Warum diese Kennzahl existiert
Seit dem breiten Rollout von AI Overviews fallen Klicks auf informationalen Queries systematisch, obwohl Rankings stabil bleiben. Position, Impressions und CTR erklären diesen Effekt nicht, weil die Antwort bereits in der SERP stattfindet — der Klick wird für den Nutzer überflüssig, nicht das Ergebnis schlechter. Die AAR trennt diesen strukturellen Effekt vom normalen Rauschen aus Saisonalität und Ranking-Bewegung.
Die Formel
AAR = 1 − (CTR · Impr)_post / (CTR · Impr · Q_norm)_pre
Verglichen werden die klick-gewichteten Werte einer Query-Gruppe vor und nach dem Auftreten des AI Overviews; der Normalisierungsfaktor Q_norm rechnet saisonale und volumenbedingte Schwankungen heraus. Der Wertebereich liegt zwischen 0 (keine Absorption) und 1 (vollständige Absorption). Negative Werte zeigen Klickgewinn an — typischerweise dann, wenn die eigene Domain als Quelle im AI Overview zitiert wird und dadurch zusätzliche Klicks erhält.
Anwendung in der Praxis
- Monatlich je Query-Gruppe berechnen: nicht als Domain-Durchschnitt — Absorption ist stark intent-abhängig.
- Portfolio-Sicht: Query-Gruppen mit hoher AAR und ohne eigene Zitation sind die Verlust-Zonen; Gruppen mit negativer AAR die Gewinn-Zonen, die zeigen, dass Citability-Arbeit wirkt.
- Priorisierung: Hohe AAR + hohes kommerzielles Gewicht = oberste Priorität für Passage- und Entity-Optimierung mit dem Ziel, selbst als Quelle zitiert zu werden.
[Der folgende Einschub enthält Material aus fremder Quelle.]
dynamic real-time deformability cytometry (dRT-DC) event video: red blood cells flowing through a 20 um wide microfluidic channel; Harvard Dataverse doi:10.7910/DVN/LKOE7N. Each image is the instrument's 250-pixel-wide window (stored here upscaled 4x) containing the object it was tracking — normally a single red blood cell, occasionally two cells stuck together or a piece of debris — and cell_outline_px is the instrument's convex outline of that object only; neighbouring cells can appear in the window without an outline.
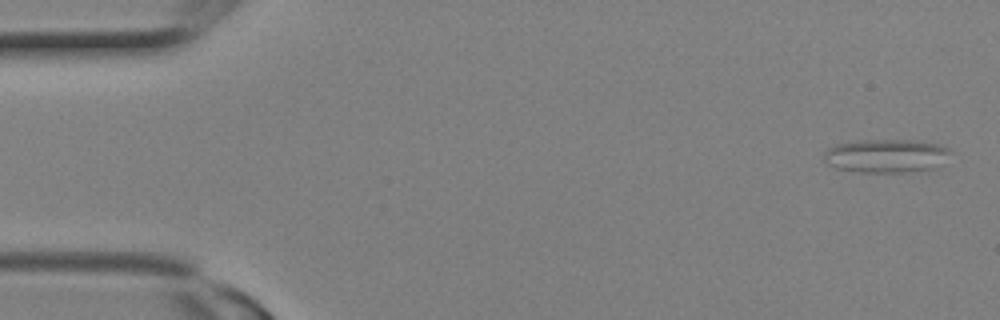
{"species": "Egyptian fruit bat (a non-hibernating species)", "species_latin": "Rousettus aegyptiacus", "temperature_condition": "room temperature", "stored_images_in_passage": 25, "camera_frame_rate_fps": 3000, "um_per_image_px": 0.085, "animal": {"sex": "female"}, "frame": {"image": 1, "passage_image": 1, "time_ms": 0.0, "image_size_px": [1000, 320], "cell_outline_px": [[952, 152], [936, 168], [920, 172], [860, 172], [836, 168], [828, 164], [824, 160], [824, 152], [828, 148], [836, 144], [860, 140], [908, 140], [936, 144], [948, 148]], "centroid_in_image_um": [75.32, 13.26], "position_along_channel_um": 9.7, "area_um2": 24.8}}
- Reporting: AAR erklärt Klickrückgänge gegenüber Stakeholdern strukturell — statt sie fälschlich als Ranking-Problem zu behandeln.
Grenzen
Die AAR ist eine Näherung: Sie setzt eine saubere Pre-Baseline voraus, reagiert auf SERP-Layout-Änderungen jenseits der AI Overviews und ist bei kleinen Query-Gruppen statistisch instabil. Seit August 2026 lassen sich AAR-Analysen mit den offiziellen Impressions-Daten aus dem GSC Generative-AI-Report triangulieren — dessen aktuelle Datenqualitäts-Grenzen eingerechnet.
Verwandte Begriffe
Die AAR quantifiziert den Kern-Effekt der Zero-Click-Ära und ergänzt Citation Rate (wird die eigene Domain zitiert?) sowie CTR-Drift. Die ausführliche Traffic-Analyse steht im Beitrag AI Overviews & Traffic-Absorption.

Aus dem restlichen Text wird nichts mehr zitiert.